Will you copy out every line of the following data without changing a single character?

[Part of a data file]
● ● ●
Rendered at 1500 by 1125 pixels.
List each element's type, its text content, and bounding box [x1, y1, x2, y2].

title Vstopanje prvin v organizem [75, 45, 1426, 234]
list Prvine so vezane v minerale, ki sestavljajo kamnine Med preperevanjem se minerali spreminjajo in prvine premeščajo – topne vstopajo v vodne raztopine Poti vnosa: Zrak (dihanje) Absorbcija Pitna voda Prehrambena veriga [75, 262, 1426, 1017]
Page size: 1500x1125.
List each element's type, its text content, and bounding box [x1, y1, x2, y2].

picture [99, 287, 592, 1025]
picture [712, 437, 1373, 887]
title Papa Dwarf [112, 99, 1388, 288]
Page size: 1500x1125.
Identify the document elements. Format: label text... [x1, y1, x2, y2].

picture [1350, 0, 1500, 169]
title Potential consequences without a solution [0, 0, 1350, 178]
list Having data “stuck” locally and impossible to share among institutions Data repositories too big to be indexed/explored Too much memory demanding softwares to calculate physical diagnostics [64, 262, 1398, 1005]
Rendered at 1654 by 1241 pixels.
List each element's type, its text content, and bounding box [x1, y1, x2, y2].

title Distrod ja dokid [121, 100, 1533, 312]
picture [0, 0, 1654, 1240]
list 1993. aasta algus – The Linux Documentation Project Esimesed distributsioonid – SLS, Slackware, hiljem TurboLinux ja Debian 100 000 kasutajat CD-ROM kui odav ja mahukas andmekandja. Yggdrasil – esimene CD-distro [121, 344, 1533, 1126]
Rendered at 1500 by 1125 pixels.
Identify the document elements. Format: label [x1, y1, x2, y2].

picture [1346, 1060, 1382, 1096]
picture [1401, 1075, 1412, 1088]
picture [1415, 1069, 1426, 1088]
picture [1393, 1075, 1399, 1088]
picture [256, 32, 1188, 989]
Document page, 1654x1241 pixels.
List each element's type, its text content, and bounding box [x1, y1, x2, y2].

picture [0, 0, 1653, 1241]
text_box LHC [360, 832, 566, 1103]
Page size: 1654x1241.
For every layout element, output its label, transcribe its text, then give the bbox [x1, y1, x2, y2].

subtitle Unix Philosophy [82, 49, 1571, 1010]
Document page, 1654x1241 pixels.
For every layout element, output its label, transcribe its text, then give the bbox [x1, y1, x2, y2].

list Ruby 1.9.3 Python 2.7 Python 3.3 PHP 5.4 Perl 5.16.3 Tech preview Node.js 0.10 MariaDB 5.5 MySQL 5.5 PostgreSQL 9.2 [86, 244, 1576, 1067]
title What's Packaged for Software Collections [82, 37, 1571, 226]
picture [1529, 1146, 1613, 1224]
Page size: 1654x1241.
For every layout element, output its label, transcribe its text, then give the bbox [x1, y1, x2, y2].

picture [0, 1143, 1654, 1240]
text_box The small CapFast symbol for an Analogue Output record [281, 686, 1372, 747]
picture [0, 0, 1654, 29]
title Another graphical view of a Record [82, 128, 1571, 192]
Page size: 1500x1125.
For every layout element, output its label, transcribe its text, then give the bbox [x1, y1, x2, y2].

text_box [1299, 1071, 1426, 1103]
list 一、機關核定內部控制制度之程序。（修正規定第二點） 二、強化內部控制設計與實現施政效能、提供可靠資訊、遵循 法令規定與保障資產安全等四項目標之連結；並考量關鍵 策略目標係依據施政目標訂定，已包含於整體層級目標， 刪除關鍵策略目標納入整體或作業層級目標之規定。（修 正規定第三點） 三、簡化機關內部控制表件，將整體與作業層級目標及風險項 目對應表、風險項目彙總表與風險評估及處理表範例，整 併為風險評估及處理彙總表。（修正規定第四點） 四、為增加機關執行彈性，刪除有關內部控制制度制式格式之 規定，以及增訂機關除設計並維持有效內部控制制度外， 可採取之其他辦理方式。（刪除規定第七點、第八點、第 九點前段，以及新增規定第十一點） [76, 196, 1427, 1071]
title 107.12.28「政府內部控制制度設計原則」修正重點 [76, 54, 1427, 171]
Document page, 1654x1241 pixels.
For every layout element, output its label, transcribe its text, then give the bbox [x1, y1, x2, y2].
● ● ●
(RESPONSE TO THIS EXERCISE):
Rendered at 1500 by 1125 pixels.
List each element's type, its text content, and bounding box [x1, y1, x2, y2].

title Vstopanje prvin v organizem [75, 45, 1426, 234]
list Prvine so vezane v minerale, ki sestavljajo kamnine Med preperevanjem se minerali spreminjajo in prvine premeščajo – topne vstopajo v vodne raztopine Poti vnosa: Zrak (dihanje) Absorbcija Pitna voda Prehrambena veriga [75, 262, 1426, 1017]
Page size: 1500x1125.
List each element's type, its text content, and bounding box [x1, y1, x2, y2].

picture [99, 287, 592, 1025]
picture [712, 437, 1373, 887]
title Papa Dwarf [112, 99, 1388, 288]
Page size: 1500x1125.
Identify the document elements. Format: label text... [x1, y1, x2, y2].

picture [1350, 0, 1500, 169]
title Potential consequences without a solution [0, 0, 1350, 178]
list Having data “stuck” locally and impossible to share among institutions Data repositories too big to be indexed/explored Too much memory demanding softwares to calculate physical diagnostics [64, 262, 1398, 1005]
Rendered at 1654 by 1241 pixels.
List each element's type, its text content, and bounding box [x1, y1, x2, y2].

title Distrod ja dokid [121, 100, 1533, 312]
picture [0, 0, 1654, 1240]
list 1993. aasta algus – The Linux Documentation Project Esimesed distributsioonid – SLS, Slackware, hiljem TurboLinux ja Debian 100 000 kasutajat CD-ROM kui odav ja mahukas andmekandja. Yggdrasil – esimene CD-distro [121, 344, 1533, 1126]
Rendered at 1500 by 1125 pixels.
Identify the document elements. Format: label [x1, y1, x2, y2].

picture [1346, 1060, 1382, 1096]
picture [1401, 1075, 1412, 1088]
picture [1415, 1069, 1426, 1088]
picture [1393, 1075, 1399, 1088]
picture [256, 32, 1188, 989]
Document page, 1654x1241 pixels.
List each element's type, its text content, and bounding box [x1, y1, x2, y2].

picture [0, 0, 1653, 1241]
text_box LHC [360, 832, 566, 1103]
Page size: 1654x1241.
For every layout element, output its label, transcribe its text, then give the bbox [x1, y1, x2, y2].

subtitle Unix Philosophy [82, 49, 1571, 1010]
Document page, 1654x1241 pixels.
For every layout element, output its label, transcribe its text, then give the bbox [x1, y1, x2, y2].

list Ruby 1.9.3 Python 2.7 Python 3.3 PHP 5.4 Perl 5.16.3 Tech preview Node.js 0.10 MariaDB 5.5 MySQL 5.5 PostgreSQL 9.2 [86, 244, 1576, 1067]
title What's Packaged for Software Collections [82, 37, 1571, 226]
picture [1529, 1146, 1613, 1224]
Page size: 1654x1241.
For every layout element, output its label, transcribe its text, then give the bbox [x1, y1, x2, y2].

picture [0, 1143, 1654, 1240]
text_box The small CapFast symbol for an Analogue Output record [281, 686, 1372, 747]
picture [0, 0, 1654, 29]
title Another graphical view of a Record [82, 128, 1571, 192]
Page size: 1500x1125.
For every layout element, output its label, transcribe its text, then give the bbox [x1, y1, x2, y2].

text_box [1299, 1071, 1426, 1103]
list 一、機關核定內部控制制度之程序。（修正規定第二點） 二、強化內部控制設計與實現施政效能、提供可靠資訊、遵循 法令規定與保障資產安全等四項目標之連結；並考量關鍵 策略目標係依據施政目標訂定，已包含於整體層級目標， 刪除關鍵策略目標納入整體或作業層級目標之規定。（修 正規定第三點） 三、簡化機關內部控制表件，將整體與作業層級目標及風險項 目對應表、風險項目彙總表與風險評估及處理表範例，整 併為風險評估及處理彙總表。（修正規定第四點） 四、為增加機關執行彈性，刪除有關內部控制制度制式格式之 規定，以及增訂機關除設計並維持有效內部控制制度外， 可採取之其他辦理方式。（刪除規定第七點、第八點、第 九點前段，以及新增規定第十一點） [76, 196, 1427, 1071]
title 107.12.28「政府內部控制制度設計原則」修正重點 [76, 54, 1427, 171]
Document page, 1654x1241 pixels.
For every layout element, output its label, transcribe its text, then give the bbox [x1, y1, x2, y2].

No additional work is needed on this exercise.